My side effects include muscle and joint stiffness but sometimes I think it’s from pickleball! I just feel much creakier. Is this common? And why is it happening?

This is one of the most common symptoms and really reflects the fact that there are also estrogen receptors in the joints, and they are complaining about the low estrogen levels! Actually, mid-life joint pains start in women in their 40s as the perimenopausal change occurs and for most women, these symptoms increase in their 50s and 60s. In a study I did for breast cancer prevention with tamoxifen and placebo in the 1990s, we saw this pattern of increase in the healthy placebo-treated women. Vaginal dryness also increases during this time and is worse in women in their 60s. 

Simply put, aromatase inhibitors exacerbate what’s considered a normal pattern of symptoms in most healthy postmenopausal women. 

We’re all wired differently, but joint stiffness is definitely a common problem.

I’m a bit worried about my bones — I did a bone density test and my bones are hanging in, with slight arthritis and some osteopenia which at 66, is sort of normal. (Yay!) What should I be doing to make sure my bones stay strong?

These are good results, and as you say, are normal for your age. Starting at the age of 35, we all start to lose our peak bone mass. There are, of course, contributing factors. If a woman didn’t eat a healthy diet when she was younger, she could have a lower bone mass, and in some patient populations, there is a hereditary component. If there’s an avoidance of sunlight (in northern parts of the world), there could be vitamin D deficiency that affects bone mass.

The best way to maintain bone health is to be physically active and have adequate calcium and vitamin D in the diet.

Should I be taking calcium? And I put collagen in my smoothies. Does that help or is it just a waste of money?

Taking calcium is only necessary if you don’t get adequate intake with your diet. I don’t think there is any evidence that collagen is helpful.

Can we talk about dryness? I’m like the Sahara, Dr. Ganz. I got an Estring and that’s helping a lot. What else can you recommend?

This is caused by the low estrogen effects on the lining of the vagina.

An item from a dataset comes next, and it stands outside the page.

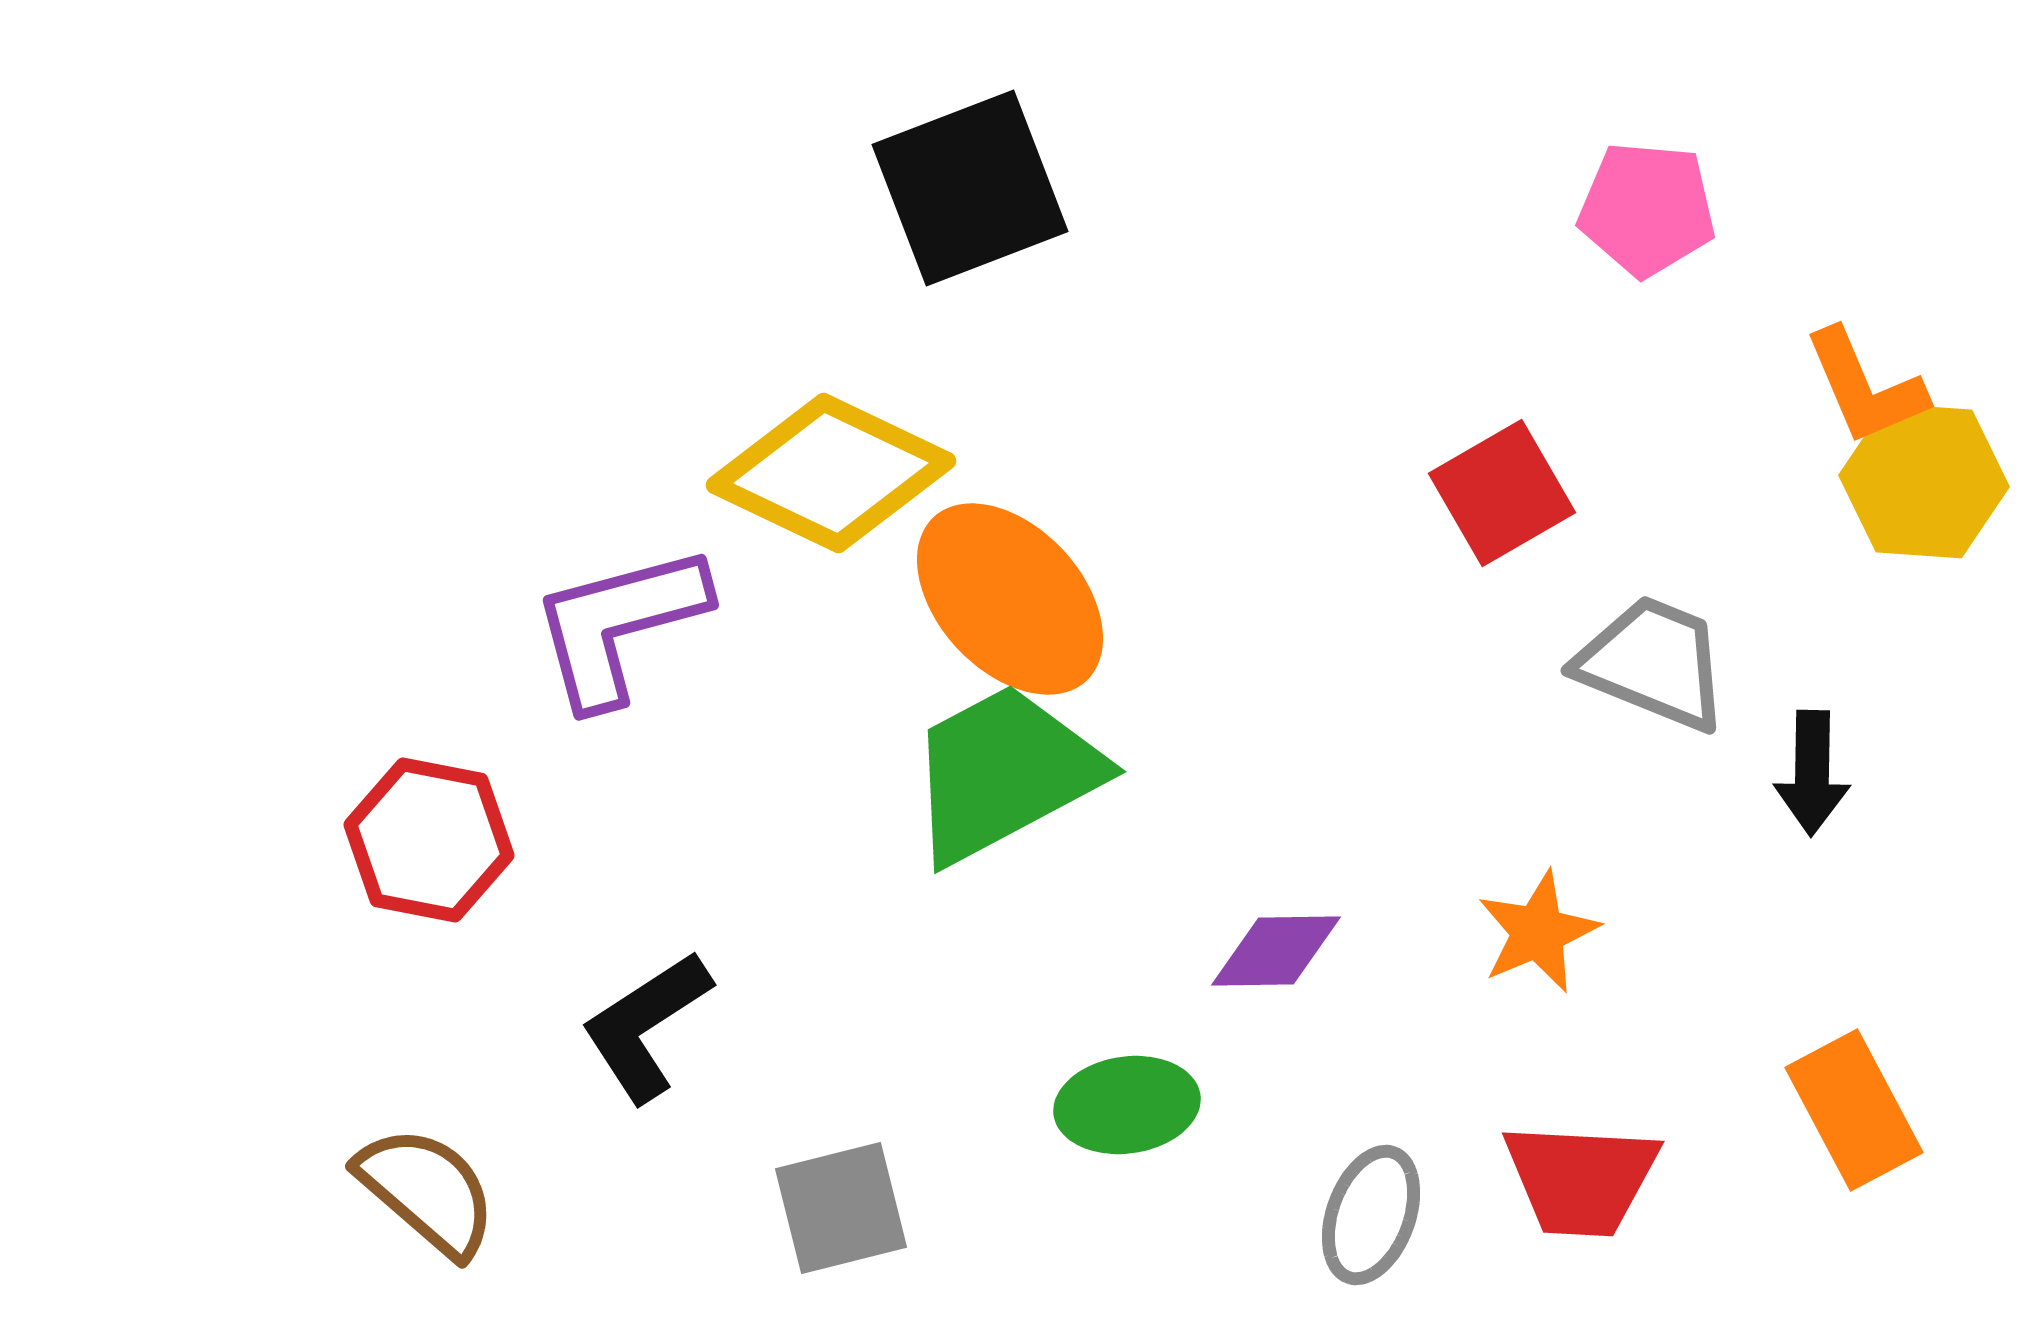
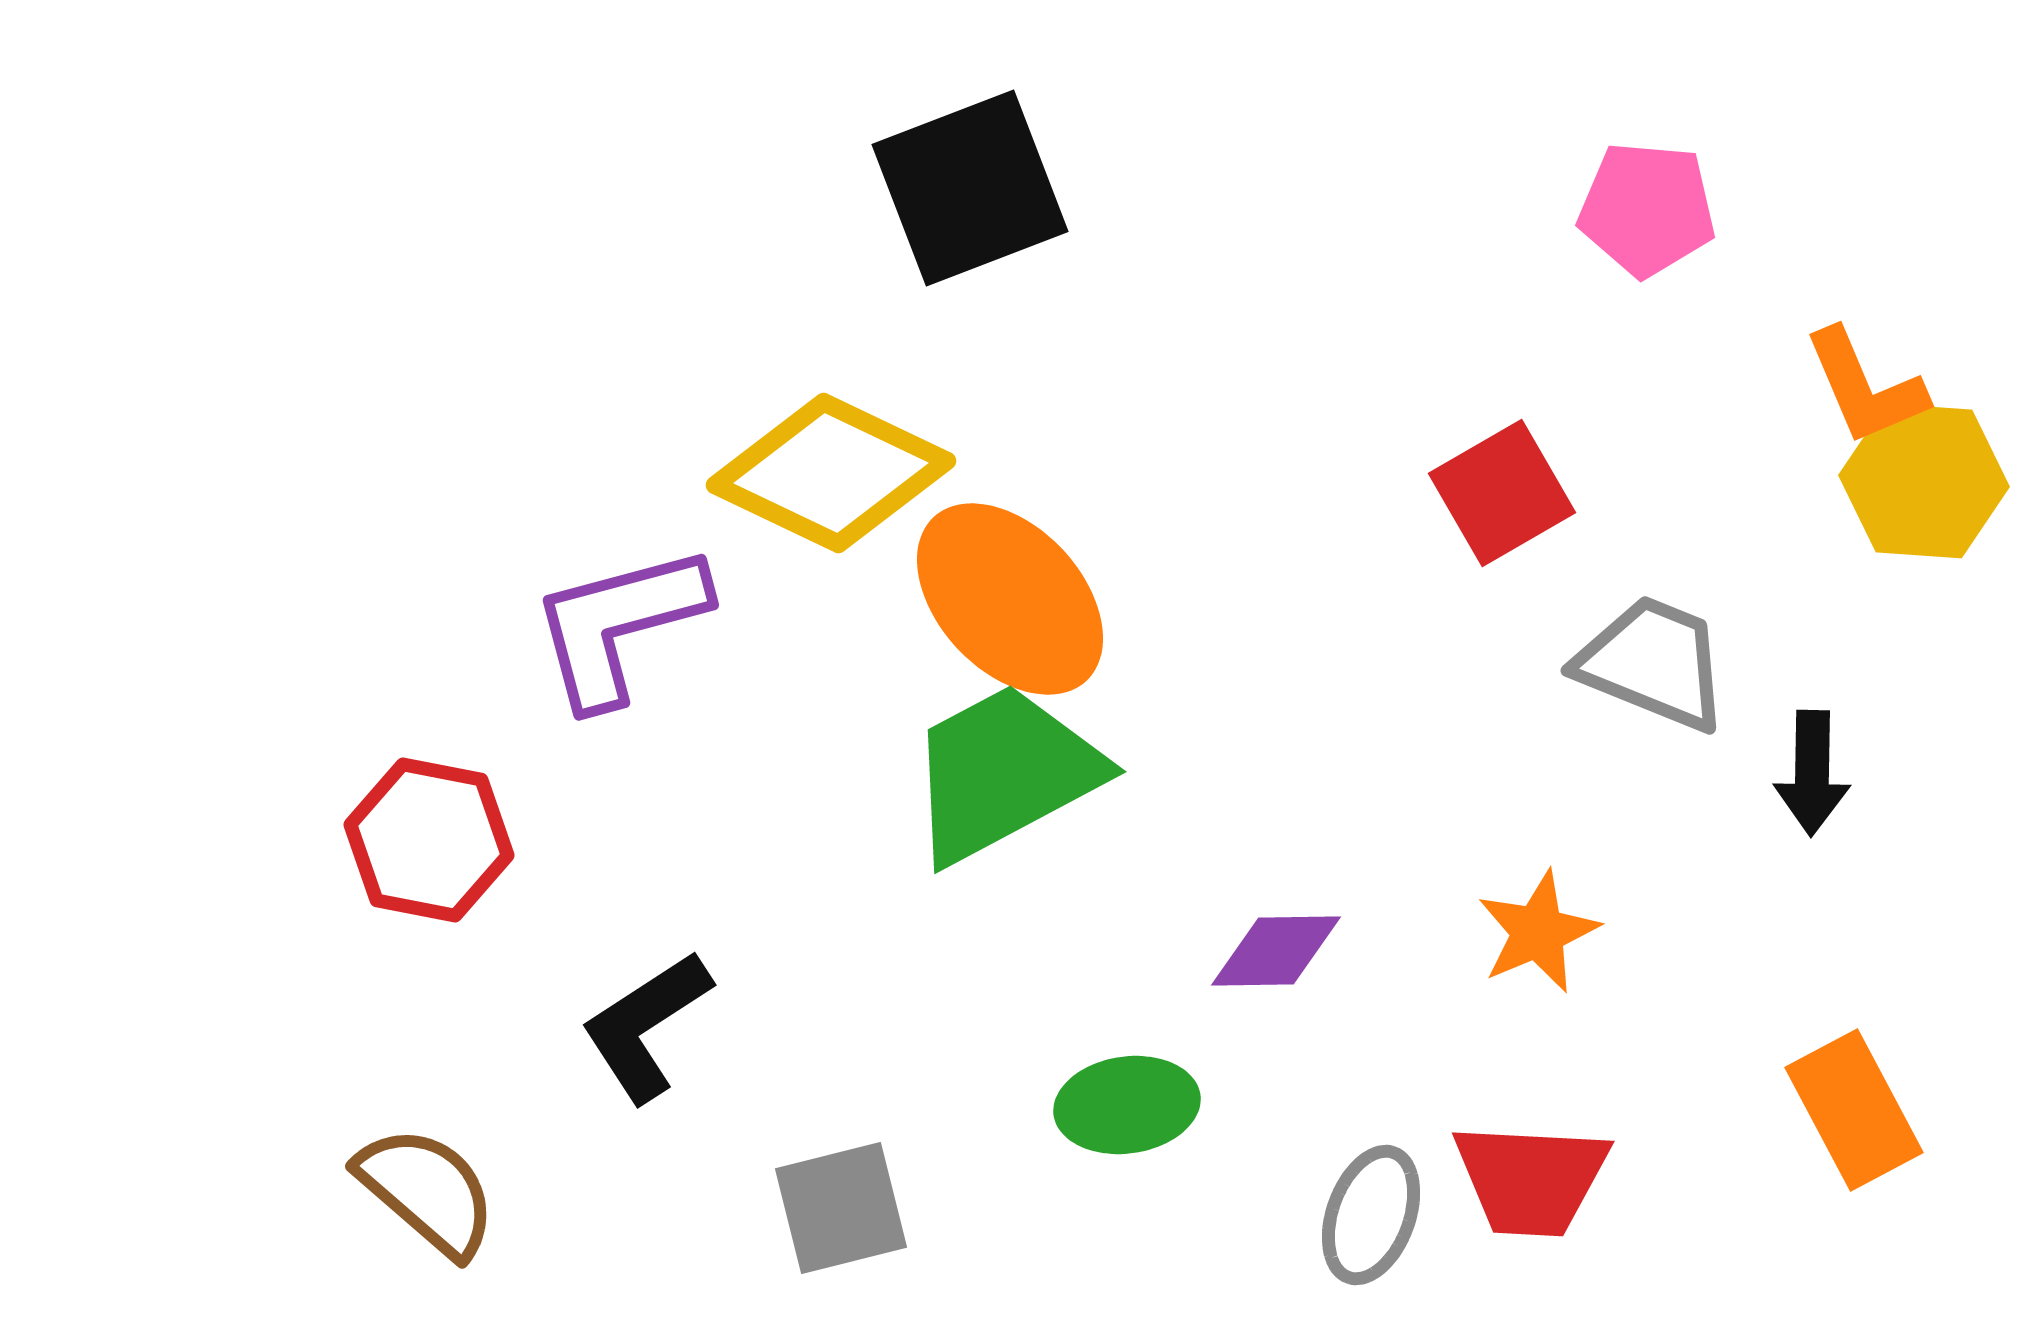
red trapezoid: moved 50 px left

There are also vaginal moisturizers that can help, which you apply twice a week. and there are vaginal lubricants to use at the time of intercourse. The New York Times just had a piece on this!

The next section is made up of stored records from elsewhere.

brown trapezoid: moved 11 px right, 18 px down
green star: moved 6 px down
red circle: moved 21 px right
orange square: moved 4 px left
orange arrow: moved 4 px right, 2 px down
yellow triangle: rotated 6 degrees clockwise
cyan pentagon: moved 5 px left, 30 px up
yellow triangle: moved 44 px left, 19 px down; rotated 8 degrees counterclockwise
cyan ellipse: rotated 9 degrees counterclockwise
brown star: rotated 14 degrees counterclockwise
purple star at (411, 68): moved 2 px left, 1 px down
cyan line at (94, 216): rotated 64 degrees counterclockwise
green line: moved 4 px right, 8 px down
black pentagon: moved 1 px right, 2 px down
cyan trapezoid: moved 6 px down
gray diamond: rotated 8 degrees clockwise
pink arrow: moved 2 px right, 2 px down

What about the rest of your skin? Are you just going to tell me to moisturize?

Yes, unfortunately, that’s about the best you can do without getting into cosmetic procedures. There are estrogen receptors in the skin as in the vagina and the loss of estrogen is the problem. 

I’m also getting a few hot flashes, which I guess is normal. Talk about a blast from the past!

Well, hopefully, they’re not too bad! Several drugs can help if a woman is really troubled, like low doses of some antidepressants (paroxetine and Effexor) as well as gabapentin.

I take my aromatase inhibitor at night. I heard they can cause sleeplessness in some people. Is that true?

I don’t think so. Once you’ve been taking it daily, you have a steady blood level, and the time of day should not make a difference. But often people associate certain side effects with an external event, so they switch and if they feel better will change their pattern.

Any other advice you’d like to give us AI Queens?

I think discussing your symptoms regularly with your doctor is the most important advice I can give because many of these side effects can be helped, and/or get better with time. Sticking with the treatment can be lifesaving and the benefit goes up with larger tumors and those that may have spread to the lymph nodes. There is a 50 percent reduction in the risk of recurrence with five years of treatment, which is very large! Also, changing from one AI to another will sometimes help in managing symptoms, and many doctors use that strategy in our patients.